Kennedy: Notre Dame class of '58 celebrates milestone

Notre Dame High School Class of 1958.
Notre Dame High School Class of 1958.
photo The Notre Dame High School Class of 1958 gathers for a 60-year reunion.

It's remarkable how the years melt away when members of the Notre Dame High School Class of 1958 gather for a reunion.

Can it really have been 60 years since their Eisenhower-era graduation?

It seems like only yesterday, they say.

In 1958, Elvis was still singing "Love Me Tender" on the radio, and six of the seven top-rated shows on network television were Westerns. "Gunsmoke" anyone?

For the Notre Dame High School crowd, from down on East Eighth Street, proms were held at the Fairyland Club.
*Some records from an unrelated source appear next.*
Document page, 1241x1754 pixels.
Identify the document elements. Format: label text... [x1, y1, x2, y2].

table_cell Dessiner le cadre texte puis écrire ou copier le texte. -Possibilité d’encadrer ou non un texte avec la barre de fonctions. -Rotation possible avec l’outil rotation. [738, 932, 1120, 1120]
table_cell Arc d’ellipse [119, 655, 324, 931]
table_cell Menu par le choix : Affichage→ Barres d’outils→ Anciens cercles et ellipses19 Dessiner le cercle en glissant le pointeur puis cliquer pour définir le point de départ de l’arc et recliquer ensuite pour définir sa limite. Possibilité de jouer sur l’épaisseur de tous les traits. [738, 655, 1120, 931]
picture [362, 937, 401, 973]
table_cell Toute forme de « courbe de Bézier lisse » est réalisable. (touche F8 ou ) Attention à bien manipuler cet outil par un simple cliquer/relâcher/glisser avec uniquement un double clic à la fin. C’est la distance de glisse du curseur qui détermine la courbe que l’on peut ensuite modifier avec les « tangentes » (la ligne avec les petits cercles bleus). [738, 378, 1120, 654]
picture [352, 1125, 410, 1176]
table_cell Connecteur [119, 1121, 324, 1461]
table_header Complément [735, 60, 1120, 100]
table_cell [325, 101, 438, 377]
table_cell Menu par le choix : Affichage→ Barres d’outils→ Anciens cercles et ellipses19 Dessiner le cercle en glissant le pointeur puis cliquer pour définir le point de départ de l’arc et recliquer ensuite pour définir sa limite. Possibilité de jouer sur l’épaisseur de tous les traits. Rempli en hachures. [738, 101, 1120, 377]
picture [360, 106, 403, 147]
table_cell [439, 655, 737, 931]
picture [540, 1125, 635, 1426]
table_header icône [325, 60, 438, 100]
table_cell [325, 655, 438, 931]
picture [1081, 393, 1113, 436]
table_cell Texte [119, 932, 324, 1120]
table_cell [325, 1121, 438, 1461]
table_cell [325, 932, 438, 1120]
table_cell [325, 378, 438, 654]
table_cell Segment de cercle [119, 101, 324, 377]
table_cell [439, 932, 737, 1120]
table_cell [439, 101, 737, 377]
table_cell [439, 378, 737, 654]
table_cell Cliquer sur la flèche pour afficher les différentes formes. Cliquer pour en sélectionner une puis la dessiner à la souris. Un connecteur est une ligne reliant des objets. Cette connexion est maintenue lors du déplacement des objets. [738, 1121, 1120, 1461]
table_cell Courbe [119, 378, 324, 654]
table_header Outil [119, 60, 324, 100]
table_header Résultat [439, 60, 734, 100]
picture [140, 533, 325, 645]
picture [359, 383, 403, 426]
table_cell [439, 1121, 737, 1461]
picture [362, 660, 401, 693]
The Talley-Ho drive-in restaurant on Brainerd Road, which specialized in barbecue, was the preferred cruising spot. And 50 cents worth of gas would usually get you where you needed to go.

The kids of the 1950s are in their 70s now. But put them in a room together and they drift into memories of a more innocent time when smoking outside the corner drug store was the main vice and a young girl thought a kiss could lead to pregnancy - oh, my.

Now, they gather sporadically, once every five or 10 years. At the 60th reunion of the Class of '58 last weekend there was a palpable sense their group's longevity has crested. About a third of the 44 classmates have passed away.

Over the weekend, they attended a private dinner at a Hamilton Place restaurant, an all-class bash at Notre Dame's Vermont Avenue campus - where the school moved in 1965 - and a special Mass on Sunday.

"We have been through births, deaths, marriages, divorces," says Kathleen Stone Conner, one of the 14 class members represented here this weekend. "We have shared life together. We have remained close."

"There's just such a bond during your high school years," says Pauline Lange Ling, who traveled all the way from La Mirada, California, to attend the reunion.

Part of that cohesion is due to a strong sense of parochial-school community that was prevalent among mid-century Catholics here.

"We were in a very significant minority in Chattanooga," explains George "Chum" Davenport, of the class of '58. "We were considered 'less than.' There were people burning crosses in Catholics' front yards."

But while some of the classmates remember isolated cases of Catholic persecution, others remember the time as golden.

Several of the classmates huddled at a home in Harrison earlier this week to reminisce about their years at one of Chattanooga's oldest high schools. Notre Dame High School would become one of the first schools to racially integrate in the 1960s, but in the late '50s most of students were from white, working-class families living in Brainerd and East Ridge.

In the mid-1950s the school had coalesced under the leadership of priest-principal the Rev. James Driscoll. He shared leadership duties with a host of nuns, whose memories live on among all the former students.

Betty Kiefer Westbrooks remembers how the nuns would inspect each girl's formal wear before school dances. If they detected cleavage, they would drape the offenders in wrapping paper, she remembers. On the other hand, if a student didn't have a date, the nuns would quietly arrange a student escort, she recalls.

Linda Leydorf Hoff, of Washington's Crossing, Pennsylvania, remembers she would raise the nuns' ire by intentionally tapping her foot on the bottom of a metal chair. She remembers tormenting one of them until she yelled, "Stop it!"

Davenport recalls practicing football at the Chattanooga National Cemetery and being forced for forfeit baseball games his senior year after a Notre Dame player was deemed ineligible.

"There was no joy in Mudville that day, that's for sure," he recalls.

Some of the classmates' most visceral memories are about food: The piping hot rolls that were prepared daily at Notre Dame, the savory meatloaf, and the impossible-to-replicate hamburger roll that was a combination of ground beef and pie crust.

"I tried to make it in my 20s and 30s, but I could never get it to taste the same," says Ling.

Every school day at Notre Dame began with mass, and the girls had to cover their heads with beanies during the service, Conner remembers.

Despite their easy rapport, it becomes harder and harder for the out-of-town classmates to travel to reunions, members of the group report.

Says Hoff, of California, "I didn't want to come. I don't like to fly, but one of my sons kept pushing me and pushing me. By d -- , here I am. I wonder how many times we will be together in the future."

In the words "Unchained Melody," one of the popular songs of the 1950s, it will be a "long, lonely time" between reunions.

But a 70-year gathering of the Notre Dame Class of 1958 seems a certainty. In fact, you can book it.